Руби уже видела его в таком состоянии – год назад, когда он пришел к ней в поисках Эмбер.
И сейчас он – один-в-один живой труп, с до ужаса бледной кожей, болезненно светлыми зрачками и в заляпанной кровью кожанке.
Проходит вглубь спальни, становится рядом с письменным столом.
Руби слышит, насколько хриплое у Итана дыхание, и как тяжело ему сдерживать рвущийся наружу вой. Но она ничем не может помочь.
– Итан? – тихо зовет она, и он поднимает свои глаза, сворачивая воздух вокруг в тугую пружину.
Становится страшно за него. Потому что это не человек и даже уже не волк – просто оболочка, которая высыхает. И глотком воды здесь явно не помочь. А еще Руби задерживает дыхание, чтобы не вдыхать в себя бесконечными дозами чужую боль. Так пахнет Итан. Болью. Она горькая, как рябиновые ягоды и цвет у нее черный, как неразбавленный кофе.
Если бы Руби была человеком, она просто увидела бы убитого горем мужчину. Но она – оборотень, и может чувствовать не только запах его тела, но и запахи его эмоций, а это просто ужасно.

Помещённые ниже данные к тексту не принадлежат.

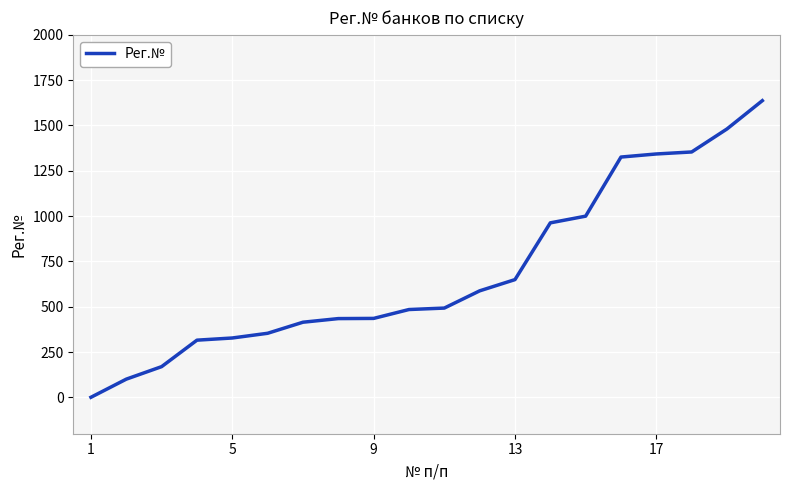

Does the chart have visible grid lines?

Yes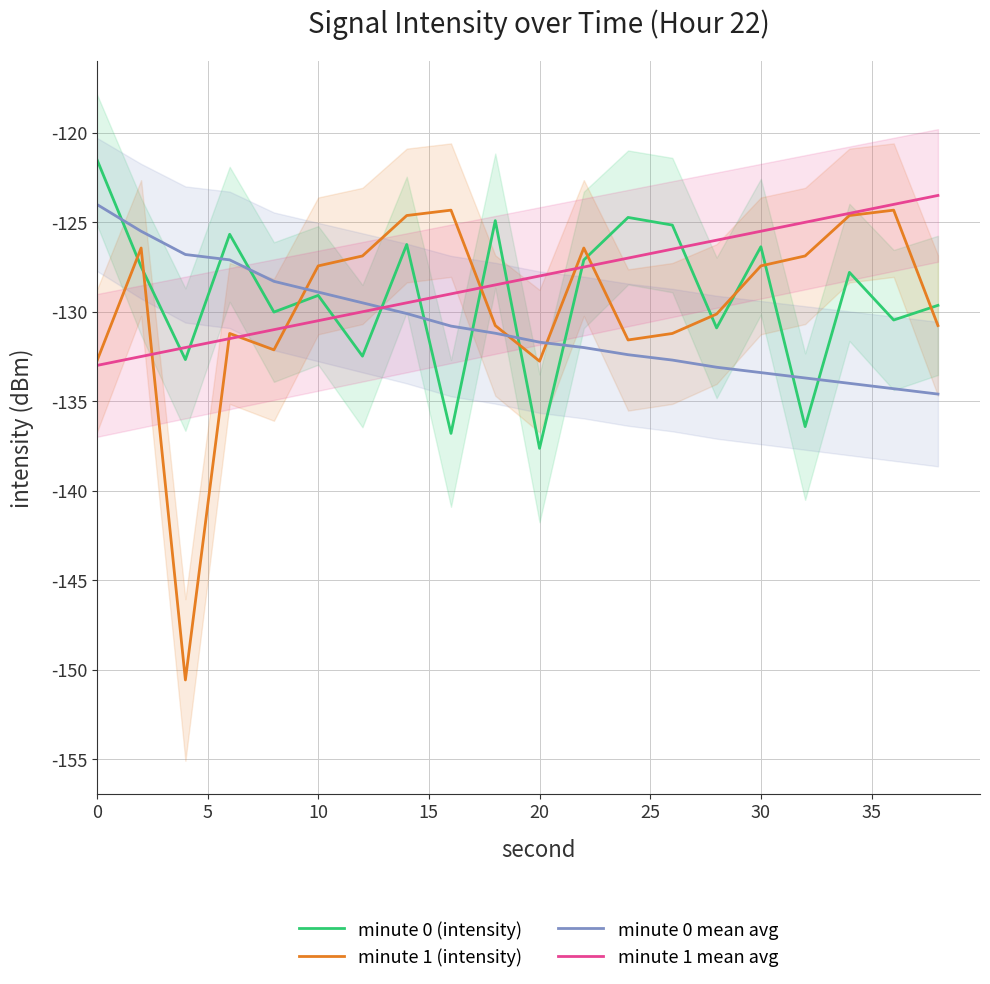

What are all the series names shown in the legend?

minute 0 (intensity), minute 1 (intensity), minute 0 mean avg, minute 1 mean avg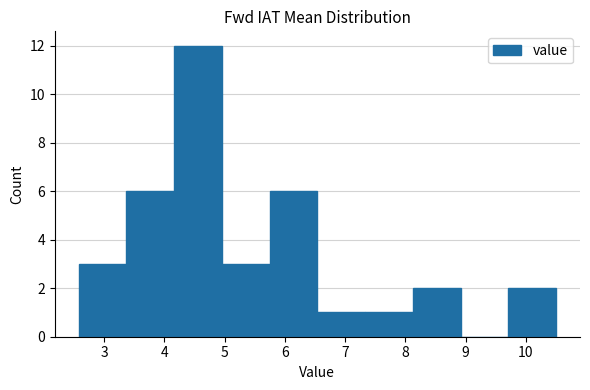

Reading left to right, list every bar in this chart as the range it spans on the x-axis followed by its height. Neither the bar edges nor the heights are printed on the chart, so give them approximately, as read against the axes.

2.6 to 3.4: 3
3.4 to 4.2: 6
4.2 to 5.0: 12
5.0 to 5.7: 3
5.7 to 6.5: 6
6.5 to 7.3: 1
7.3 to 8.1: 1
8.1 to 8.9: 2
8.9 to 9.7: 0
9.7 to 10.5: 2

Волчица внутри нее сворачивается в клубок и просит Итана уйти. Но человек не может прогнать его. Потому что у Итана сейчас такая обреченность во взгляде, что, кажется, укажи Руби ему на дверь – и он выйдет. Но только чтобы добраться вслепую до подвалов друида-целителя Майкла, зарыться носом в его запасы и выискать пару цветков волчьего аконита. А потом жевать их с ненормальным наслаждением, потому что физическая боль легче. Намного легче. Потому что когда волк теряет свою истинную пару, он едва ли продолжает нормально существовать.
Даже если теряет не в буквальном смысле.
– Как она? – Итан даже не прикладывает усилий, чтобы сказать это.
Вопрос повисает в воздухе, а потом соскальзывает Руби в ладошки, и черт его знает, что с этим делать.